Lobbying «nicht ganz geheuer»

Dem St. Galler SVP-Nationalrat Theophil Pfister, der mit Vorstössen zusammen mit seiner Kollegin Margret Kiener Nellen 2007 die Diskussion um das Obligatorium überhaupt erst lanciert hat, ist die Arbeitsgemeinschaft schon lange ein Dorn im Auge: «Mit echten Interessen am Schutz der Bevölkerung hat dies nichts zu tun.» Es sei eine reine Interessengruppe für Schutzrauminstallationen, die extrem penetrant unter falschem Deckmantel ihr gutes Geschäft verteidige. So kam es, dass etwa der grüne Ständerat und Mitglied der Sicherheitspolitischen Kommission, Luc Recordon, nicht genau wusste, wer hinter der Arbeitsgemeinschaft steckt. «Ich dachte mir schon, dass diese Gruppe wirtschaftliche Interessen vertritt.» Selbst dem Schweizerischen Zivilschutzverband, der gegen die Aufhebung der Schutzraumpflicht kämpft, ist das Lobbying der vereinigten Schutzbautenbranche nicht ganz geheuer: «In der Sache haben sie natürlich recht, aber ihr Engagement könnte kontraproduktiv sein», sagt Vizepräsident Franco Giori.

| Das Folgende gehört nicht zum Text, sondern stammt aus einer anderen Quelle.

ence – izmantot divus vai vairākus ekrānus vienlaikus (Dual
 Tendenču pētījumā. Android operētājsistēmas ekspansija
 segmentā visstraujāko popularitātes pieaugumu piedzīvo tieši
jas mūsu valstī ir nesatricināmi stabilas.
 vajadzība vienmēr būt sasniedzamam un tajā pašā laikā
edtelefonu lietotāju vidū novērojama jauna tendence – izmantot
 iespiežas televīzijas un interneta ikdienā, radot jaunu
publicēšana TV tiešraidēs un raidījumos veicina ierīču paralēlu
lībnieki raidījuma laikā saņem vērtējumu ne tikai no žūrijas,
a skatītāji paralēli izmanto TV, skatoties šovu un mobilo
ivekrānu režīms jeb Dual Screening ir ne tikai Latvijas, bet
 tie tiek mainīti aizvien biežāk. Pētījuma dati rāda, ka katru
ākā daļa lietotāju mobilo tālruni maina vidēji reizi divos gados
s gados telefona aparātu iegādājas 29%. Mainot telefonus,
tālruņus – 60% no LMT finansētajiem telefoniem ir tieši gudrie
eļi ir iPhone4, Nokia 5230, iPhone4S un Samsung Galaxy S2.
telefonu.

Know-how könnte verloren gehen

Geschäftsführer Frédéric Venetz streitet ein gewisses Eigeninteresse nicht ab: «Es ist klar, dass wir auch ein wirtschaftliches Anliegen vertreten.» Er räumt ein, dass man dies nicht speziell herausstreiche. Dass es bei den sechs KMU vor allem auch ums wirtschaftliche Überleben geht, beweist ein Factsheet der Arbeitsgemeinschaft, in dem es heisst: «Mit einer Aufhebung der Schutzraum-Baupflicht würden die in Schweizer Schutzräumen verwendeten Kleinbelüftungsaggregate nicht mehr hergestellt, weil der Markt für eine wirtschaftliche Produktion zu klein wäre. Das über 40 Jahre aufgebaute Know-how ginge verloren.»

Für die Branche geht es Ende Mai also um die Wurst. Venetz hat dafür die PR-Agentur von Klaus. J. Stöhlker fürs Lobbying engagiert, um seine Interessen zu verteidigen – obwohl in seinen Augen «das grosse Geschäft schon lange vorbei ist». Das bestätigt auch der Zivilschützer Giori. Doch er glaubt auch: «Viele Schutzräume sind bald 50 Jahre alt und müssen erneuert werden. Das könnte wieder zum Geschäft werden.»